• _TAREFA SOLICITADA 1_: Você pode transcrever o trecho do texto sobre o workshop do guru do amor, começando em "Segundo a teoria" e terminando em "pouco de cada."?
• _TAREFA SOLICITADA 2_: Pode dar sequência ao texto sobre o workshop do guru do amor a partir do ponto em que ele termina?
╭─ BLOCO DE TEXTO
Segundo a teoria de Euler, além dos estereótipos masculinos (banana, mala e filhinho da mamãe), existem também os femininos. A mulher, no relacionamento, tem três padrões de comportamento: enfermeira, guerreira e Alice no País das Maravilhas. Enfermeira é aquela que quer salvar e cuidar do parceiro; guerreira, a que gosta de desafios e Alice é a que vive idealizando o outro.


Depois que o mentor apresenta esses conceitos, uma chuva de comentários surge na caixinha de transmissão. "Eu sou essa aí", "me identifico", "sempre fui Alice", etc. O desafio do curso é transformar essas mulheres —classificadas pelo próprio Elton— "danificadas" em ''raras". Tentei me encaixar em alguma dessas categorias e cheguei à conclusão de que, no fundo, somos todas um pouco de cada.


Existe homem bom?


Basicamente, a ideia do workshop é apresentar os tipos padrão de "homens ruins" e de "mulheres danificadas", pincelar suas características principais e mostrar como o formato de corpo da pessoa pode definir como ela se comporta —inclusive no amor.


Elton, o guru do amor, repete insistentemente frases como "quantas de vocês já não ficaram presas a relacionamentos ruins por dependência emocional?"; "quantas não sustentam marmanjo?"; "quantas de vocês não aceitam um companheiro porque estão totalmente focadas no trabalho?"


Enquanto o chat bomba de comentários, penso: "Então sou eu a culpada por não arranjar um homem bom? Mas o que é 'ser bom', exatamente?". Essa reposta levou algum tempo para ser revelada. Para o guru do amor, um homem bom é aquele que provém sustento à casa, dá proteção à mulher e é parceiro da esposa —digo esposa porque o curso é voltado para a formação de famílias.


Se você ficar perdendo tempo com homem banana, o parceiro protetor não vai aparecer na sua vida. Elton Euler, criador do método "O Corpo Explica"


Uma mulher danificada, portanto, não conseguiria manter uma relação com o tipo "bom" de homem. "Chamo de danificadas não porque são 'estragadas', mas porque passaram por relações amorosas desastrosas e isso as prejudicou de se relacionarem novamente", explica Elton.


Para mudar esse cenário, segundo o analista corporal, o primeiro passo é entender como seu corpo e mente funcionam para, então, virar uma mulher rara (após ouvir a explicação do que é um homem bom, eu já tinha desistido de virar uma mulher rara...).


Uma mulher rara


Por telefone, uma ex-aluna de Elton conversa com Universa. Ela é um exemplo do que o mentor chama de "mulher rara".
╰─
╭─ REGISTROS
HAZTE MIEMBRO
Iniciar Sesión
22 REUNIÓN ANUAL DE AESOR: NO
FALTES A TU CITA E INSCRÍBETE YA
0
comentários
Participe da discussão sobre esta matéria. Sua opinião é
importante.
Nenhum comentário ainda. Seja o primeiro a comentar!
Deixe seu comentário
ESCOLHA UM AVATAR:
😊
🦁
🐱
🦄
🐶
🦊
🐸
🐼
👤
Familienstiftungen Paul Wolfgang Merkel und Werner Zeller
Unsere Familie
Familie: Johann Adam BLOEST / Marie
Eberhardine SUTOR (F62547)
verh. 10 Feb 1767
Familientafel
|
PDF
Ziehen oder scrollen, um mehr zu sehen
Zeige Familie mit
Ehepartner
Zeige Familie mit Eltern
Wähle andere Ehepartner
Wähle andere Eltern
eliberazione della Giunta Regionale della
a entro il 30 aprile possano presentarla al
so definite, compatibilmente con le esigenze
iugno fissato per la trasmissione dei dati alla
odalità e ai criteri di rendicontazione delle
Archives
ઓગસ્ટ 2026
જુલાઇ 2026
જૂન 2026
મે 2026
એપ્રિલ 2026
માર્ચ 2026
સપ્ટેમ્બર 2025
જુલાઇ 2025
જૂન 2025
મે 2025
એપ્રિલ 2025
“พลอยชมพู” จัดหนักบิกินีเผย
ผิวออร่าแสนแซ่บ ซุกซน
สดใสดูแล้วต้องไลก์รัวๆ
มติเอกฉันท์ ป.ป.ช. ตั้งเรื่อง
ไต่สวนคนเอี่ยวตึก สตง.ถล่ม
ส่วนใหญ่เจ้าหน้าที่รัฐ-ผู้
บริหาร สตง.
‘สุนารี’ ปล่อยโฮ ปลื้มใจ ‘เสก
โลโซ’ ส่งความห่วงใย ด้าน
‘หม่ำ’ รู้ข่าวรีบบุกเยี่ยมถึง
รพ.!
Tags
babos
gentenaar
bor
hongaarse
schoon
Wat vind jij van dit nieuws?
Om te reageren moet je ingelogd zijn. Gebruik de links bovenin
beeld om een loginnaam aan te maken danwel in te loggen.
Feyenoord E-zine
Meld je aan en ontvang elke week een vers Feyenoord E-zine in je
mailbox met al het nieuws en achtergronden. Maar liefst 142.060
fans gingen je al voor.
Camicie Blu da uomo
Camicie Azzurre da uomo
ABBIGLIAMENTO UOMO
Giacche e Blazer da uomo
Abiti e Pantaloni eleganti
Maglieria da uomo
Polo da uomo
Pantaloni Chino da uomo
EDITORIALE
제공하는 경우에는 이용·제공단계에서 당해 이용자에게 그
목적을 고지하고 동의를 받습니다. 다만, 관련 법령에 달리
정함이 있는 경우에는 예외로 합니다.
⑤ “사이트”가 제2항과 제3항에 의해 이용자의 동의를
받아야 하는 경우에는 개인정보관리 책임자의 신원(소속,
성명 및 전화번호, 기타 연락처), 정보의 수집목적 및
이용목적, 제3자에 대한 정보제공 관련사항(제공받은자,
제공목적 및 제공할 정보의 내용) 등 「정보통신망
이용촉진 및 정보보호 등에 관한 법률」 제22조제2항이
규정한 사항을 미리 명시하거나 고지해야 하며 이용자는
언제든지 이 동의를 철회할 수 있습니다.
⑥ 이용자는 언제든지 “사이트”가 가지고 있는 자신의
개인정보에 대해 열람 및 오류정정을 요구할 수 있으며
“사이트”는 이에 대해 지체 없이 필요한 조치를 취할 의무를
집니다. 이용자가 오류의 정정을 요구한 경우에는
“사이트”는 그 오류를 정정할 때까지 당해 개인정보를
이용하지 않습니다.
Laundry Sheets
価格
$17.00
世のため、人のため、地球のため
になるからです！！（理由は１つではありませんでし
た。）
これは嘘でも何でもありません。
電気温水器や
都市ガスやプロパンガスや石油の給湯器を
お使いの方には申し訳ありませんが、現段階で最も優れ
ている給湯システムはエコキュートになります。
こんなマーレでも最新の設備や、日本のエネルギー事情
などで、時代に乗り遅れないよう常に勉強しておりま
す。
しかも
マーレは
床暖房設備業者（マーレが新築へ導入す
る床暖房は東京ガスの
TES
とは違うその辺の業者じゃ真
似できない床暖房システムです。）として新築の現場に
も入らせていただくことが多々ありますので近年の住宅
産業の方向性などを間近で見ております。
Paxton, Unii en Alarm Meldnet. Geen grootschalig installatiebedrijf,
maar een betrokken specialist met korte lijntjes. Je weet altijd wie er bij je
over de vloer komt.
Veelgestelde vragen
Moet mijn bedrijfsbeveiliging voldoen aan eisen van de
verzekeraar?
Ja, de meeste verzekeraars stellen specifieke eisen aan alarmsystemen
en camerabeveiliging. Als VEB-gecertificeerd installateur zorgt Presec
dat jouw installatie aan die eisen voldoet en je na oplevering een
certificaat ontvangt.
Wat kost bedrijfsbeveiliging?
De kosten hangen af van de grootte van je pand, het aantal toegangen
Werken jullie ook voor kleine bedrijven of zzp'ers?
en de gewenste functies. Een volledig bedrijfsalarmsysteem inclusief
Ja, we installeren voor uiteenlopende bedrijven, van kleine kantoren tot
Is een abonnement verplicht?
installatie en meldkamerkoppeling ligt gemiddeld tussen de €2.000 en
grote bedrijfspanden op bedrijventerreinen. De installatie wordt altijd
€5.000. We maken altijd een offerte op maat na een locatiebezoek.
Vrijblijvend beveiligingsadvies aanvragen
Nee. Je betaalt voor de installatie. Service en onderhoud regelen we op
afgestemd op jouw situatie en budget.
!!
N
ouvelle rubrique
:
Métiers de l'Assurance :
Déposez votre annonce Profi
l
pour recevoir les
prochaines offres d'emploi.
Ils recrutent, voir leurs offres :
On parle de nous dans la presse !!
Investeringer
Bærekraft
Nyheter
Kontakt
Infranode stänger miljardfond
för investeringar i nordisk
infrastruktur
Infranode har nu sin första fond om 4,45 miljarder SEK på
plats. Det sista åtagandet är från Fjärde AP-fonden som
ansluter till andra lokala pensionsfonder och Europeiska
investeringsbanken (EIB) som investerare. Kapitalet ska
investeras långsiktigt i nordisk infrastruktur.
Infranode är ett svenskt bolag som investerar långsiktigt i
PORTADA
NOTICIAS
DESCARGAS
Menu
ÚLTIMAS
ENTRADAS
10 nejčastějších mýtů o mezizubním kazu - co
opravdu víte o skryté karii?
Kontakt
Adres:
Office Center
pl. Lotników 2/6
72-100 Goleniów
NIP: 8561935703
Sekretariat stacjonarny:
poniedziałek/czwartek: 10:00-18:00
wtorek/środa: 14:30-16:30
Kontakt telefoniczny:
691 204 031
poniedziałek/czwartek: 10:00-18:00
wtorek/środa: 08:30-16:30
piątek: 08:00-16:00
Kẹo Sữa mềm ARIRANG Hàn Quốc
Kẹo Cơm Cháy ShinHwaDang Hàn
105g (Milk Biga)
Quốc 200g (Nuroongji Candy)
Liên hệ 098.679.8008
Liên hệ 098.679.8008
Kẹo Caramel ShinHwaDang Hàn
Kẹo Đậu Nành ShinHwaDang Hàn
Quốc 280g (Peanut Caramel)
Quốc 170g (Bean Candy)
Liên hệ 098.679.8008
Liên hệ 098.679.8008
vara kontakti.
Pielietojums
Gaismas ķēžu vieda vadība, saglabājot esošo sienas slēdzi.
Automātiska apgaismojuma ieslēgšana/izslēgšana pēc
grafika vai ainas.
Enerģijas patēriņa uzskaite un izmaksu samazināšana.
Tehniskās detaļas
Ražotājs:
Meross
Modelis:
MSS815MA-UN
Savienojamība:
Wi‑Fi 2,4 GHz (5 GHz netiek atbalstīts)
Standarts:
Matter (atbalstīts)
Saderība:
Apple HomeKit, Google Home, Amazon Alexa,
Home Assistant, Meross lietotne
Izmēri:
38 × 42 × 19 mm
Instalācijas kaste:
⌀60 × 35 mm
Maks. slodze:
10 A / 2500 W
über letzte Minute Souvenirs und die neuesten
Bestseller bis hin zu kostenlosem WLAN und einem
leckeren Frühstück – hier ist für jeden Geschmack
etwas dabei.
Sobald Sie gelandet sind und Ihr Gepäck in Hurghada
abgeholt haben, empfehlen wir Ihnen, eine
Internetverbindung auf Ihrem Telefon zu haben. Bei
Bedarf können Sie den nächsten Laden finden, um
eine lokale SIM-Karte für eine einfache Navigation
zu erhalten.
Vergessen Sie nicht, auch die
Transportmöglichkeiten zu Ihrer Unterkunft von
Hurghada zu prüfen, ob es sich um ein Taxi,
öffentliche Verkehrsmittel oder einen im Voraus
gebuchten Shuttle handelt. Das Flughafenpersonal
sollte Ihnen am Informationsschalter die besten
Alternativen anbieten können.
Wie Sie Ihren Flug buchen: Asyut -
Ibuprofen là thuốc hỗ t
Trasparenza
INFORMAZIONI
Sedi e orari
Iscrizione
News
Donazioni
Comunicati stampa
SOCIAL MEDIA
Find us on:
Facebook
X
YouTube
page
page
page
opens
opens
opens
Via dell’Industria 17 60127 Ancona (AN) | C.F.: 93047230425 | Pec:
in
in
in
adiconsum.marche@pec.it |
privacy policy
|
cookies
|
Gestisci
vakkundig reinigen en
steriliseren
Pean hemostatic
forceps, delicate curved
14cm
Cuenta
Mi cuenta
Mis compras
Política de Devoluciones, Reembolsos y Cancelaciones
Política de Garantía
╰─
• _RESULTADO DO EXERCÍCIO 1_:
Segundo a teoria de Euler, além dos estereótipos masculinos (banana, mala e filhinho da mamãe), existem também os femininos. A mulher, no relacionamento, tem três padrões de comportamento: enfermeira, guerreira e Alice no País das Maravilhas. Enfermeira é aquela que quer salvar e cuidar do parceiro; guerreira, a que gosta de desafios e Alice é a que vive idealizando o outro.


Depois que o mentor apresenta esses conceitos, uma chuva de comentários surge na caixinha de transmissão. "Eu sou essa aí", "me identifico", "sempre fui Alice", etc. O desafio do curso é transformar essas mulheres —classificadas pelo próprio Elton— "danificadas" em ''raras". Tentei me encaixar em alguma dessas categorias e cheguei à conclusão de que, no fundo, somos todas um pouco de cada.

• _RESULTADO DO EXERCÍCIO 2_:
Minha vida mudou depois do curso, em 2020. Aceitei que era uma mulher danificada e decidi transformar isso. Dois meses depois, encontrei um parceiro", conta a nutricionista Sabrina Mendes, de 26 anos. "Conheci o Diego, primeiro homem de verdade na minha vida, 60 dias após fazer a análise."


Sabrina conta que, embora manteve um relacionamento dos 15 aos 21 anos, nunca tinha se dado bem em relações amorosas por sempre se relacionar com "homens bananas". "O Diego é diferente, é controlador como eu, e isso regula nosso casamento", diz.


A história de como eles se conheceram é curiosa; um dia ela estava usando o celular de uma amiga e decidiu acessar um aplicativo de namoro. Nas sugestões de match para a amiga, ela encontrou o perfil de Diego e começou a segui-lo em uma rede social. Dois meses depois, lá por abril de 2020, estavam morando juntos e casaram-se em janeiro de 2021.


"Nunca pensei que ia casar. Para mim, homem só era fonte de problema", brinca Sabrina. "Ficava por três, quatro meses com uma pessoa e largava. Com o Diego, sentia que seria algo diferente; ele é um homem provedor. Paga todas as contas da casa. O dinheiro que ganho fica para mim."


Eu, psicopata


De volta ao curso, ao longo dos dias Elton vai pincelando como funciona o método de neuroanálise criado por ele. O analista apresenta os cinco tipos de caráter humano e como a forma física está relacionada a isso. "Através da análise do corpo, você vai entender o seu nível de dependência emocional e a sua ambição", explica Elton. São cinco os tipos citados por Elton: o esquizoide, o oral, o psicopata, o masoquista e o rígido, que se manifestam em maior ou menor quantidade de pessoa para pessoa.


Você só vai ser uma mulher rara se entender qual o seu tipo de caráter e saber moldá-lo de acordo com as suas demandas.

Elton Euler


Ao final do "Raio-X do Amor", um conteúdo premium com análise personalizada de cada uma das participantes seria dado à aquelas que desembolsassem cerca de R$ 1,5 mil pela sessão —Elton já atendeu mais de 30 mil pessoas.


Procurado pela reportagem, ele fez uma análise rápida do meu perfil, via Zoom, dias após o curso. "Elton, não consegui achar um homem bom. Qual o meu problema?", perguntei a ele. "Você não vai encontrar ninguém a menos que esteja 100% comprometida a mudar de vida.


Vou fazer uma análise corporal sua para que entenda. Veja só: seu traço de psicopata é alto". Eu me assusto. "Mas como assim? Sou uma psicopata?". "Não, na verdade você é mais controladora; você vive com medo de ser usada".


Na minha cabeça, penso: levante a mão a mulher que em 2022 não sente medo de ser usada.


Fórmulas prontas desvendam o amor?


Durante o bate-papo com Elton, pergunto se questões sociais e culturais também não são levadas em contas na análise, e a resposta é confusa. Não creio que eu e o mentor compartilhemos da mesma visão de sociedade —durante o curso ele chegou a citar que a falta de homens bons teria criado teorias como o feminismo.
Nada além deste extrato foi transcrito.